I sort of agree, but then again I dont. Just cause the guys name is Nissan or whichever, he shouldnt have the right for that website. He is 10x smaller than Nissan. And many people that want to get to Nissans Site would go to Nissan.com, therefore giving the guy free publicity. In all respect, I think he should send Nissan a monthly check, cause his business must be kicking.


----------



## sethwas (Apr 30, 2002)

Actually,
In the world of economics and finance it is first come first serve. He got it first, so finders keepers. If nissan wants it, pay him for it. Afterall he owns the name and domain. Thats how it works everywhere else, I don't see an exception here.

Seth


----------



## Gimp (Jun 9, 2002)

Psch91 said:


> *I sort of agree, but then again I dont. Just cause the guys name is Nissan or whichever, he shouldnt have the right for that website. He is 10x smaller than Nissan. And many people that want to get to Nissans Site would go to Nissan.com, therefore giving the guy free publicity. In all respect, I think he should send Nissan a monthly check, cause his business must be kicking. *


 BULLSH*T!!! More power to the little people. In this free world, first come...first serve. Nissan should have thought about claiming the rights to the web address a long time ago. Hell look at Dodge. Their website USED to bewww.4adodge.com not www.dodge.com for the longest time.


----------



## Psch91 (May 18, 2002)

> Nissan should have thought about claiming the rights to the web address a long time ago


At the guys time, they were Datsun, so thats why they didnt claim the domain name NISSAN before that guy.

(Right?)


----------



## dry (Oct 21, 2002)

They should have just thrown some money at him. You know nissan has enough. I bet that guy would have been happy with 50k for that site. Anyway I think that the internet was officially released AFTER nissan had changed names. not 100% I could look it up but frankly I dont give a crap.


----------



## dundee (May 11, 2002)

no offense, but the internet was "released" a while back ~ 60's.  ever heard of arpanet?


----------



## Gimp (Jun 9, 2002)

no offense either, but I highly DOUBT that the majority of the general public knew what the hell the internet was in the 60's. I believe 1985 is when Datsun was changed to Nissan. And as far as I can recall, In '85 people were still working on 286's and 386's or even IBM XTs.

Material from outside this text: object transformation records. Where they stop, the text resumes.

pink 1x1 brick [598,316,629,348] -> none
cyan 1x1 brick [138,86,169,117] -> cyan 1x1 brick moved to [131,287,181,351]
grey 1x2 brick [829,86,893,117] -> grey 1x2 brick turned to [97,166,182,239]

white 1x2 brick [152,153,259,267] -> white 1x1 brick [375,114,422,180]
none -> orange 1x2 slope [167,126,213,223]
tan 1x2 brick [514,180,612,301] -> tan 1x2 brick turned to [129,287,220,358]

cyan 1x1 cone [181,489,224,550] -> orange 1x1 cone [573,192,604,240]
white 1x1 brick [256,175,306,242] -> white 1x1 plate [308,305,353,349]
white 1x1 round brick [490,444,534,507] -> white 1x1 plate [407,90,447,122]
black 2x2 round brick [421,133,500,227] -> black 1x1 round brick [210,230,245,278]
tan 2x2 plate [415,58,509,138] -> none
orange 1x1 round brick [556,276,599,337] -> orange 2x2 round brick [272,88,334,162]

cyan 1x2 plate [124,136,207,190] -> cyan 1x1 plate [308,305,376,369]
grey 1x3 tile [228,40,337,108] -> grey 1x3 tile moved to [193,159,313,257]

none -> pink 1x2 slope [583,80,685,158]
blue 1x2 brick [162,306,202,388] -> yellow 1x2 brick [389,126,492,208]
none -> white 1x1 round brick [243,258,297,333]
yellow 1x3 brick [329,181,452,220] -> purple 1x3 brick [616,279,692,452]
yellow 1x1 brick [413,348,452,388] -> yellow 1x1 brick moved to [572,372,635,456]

Not to be harping on ya dundee, but I just think the little person here has the big company by the balls, so-to-speak, and he should hold out for as much as he can. I would. HELL, I would even hold out for a couple grand, though.


----------



## Seva (Jul 10, 2002)

the guys is just jacking up the price.

if my name was nike and i had nike.com would it make sense for me to keep the domain to promote, say, my services as a, oh i don't know, something no one would give a damn about, say Russian fairy tale teller?
see what I mean?


----------



## 91SR20DE (Nov 25, 2002)

While I'd like the convience of just typing nissan.com myself, I have to stick on the littel guys side, seriously people, think about the money involved here. I'm a self proclaimed lazy bastard, and that seems like easy money to me. If you look on ebay, you'll see web domains on there, its a business. I'm willing to bet somebody payed big money to own "bigdick.com" or something simple and silly like that. I'd get as much out of them as possible if it were me, then I'd tell them it was for not releasing the SR20DET in the U.S.!  (you know you gonna see if that bigdick.com thing works, don't kid yourself, you sicko you)


----------



## Gimp (Jun 9, 2002)

91SR20DE said:


> *I'm a self proclaimed lazy bastard*


You need to make that your signature. TOO funny.


----------



## Psch91 (May 18, 2002)

From BigDick.com



> Actual Testimonial- I've tried the pump, but to no avail! Only a temporary solution. But with this program, I notice a permanent solution! Thanks for the new found confidence!" -A.F.



Oh yeah, the site exists.


----------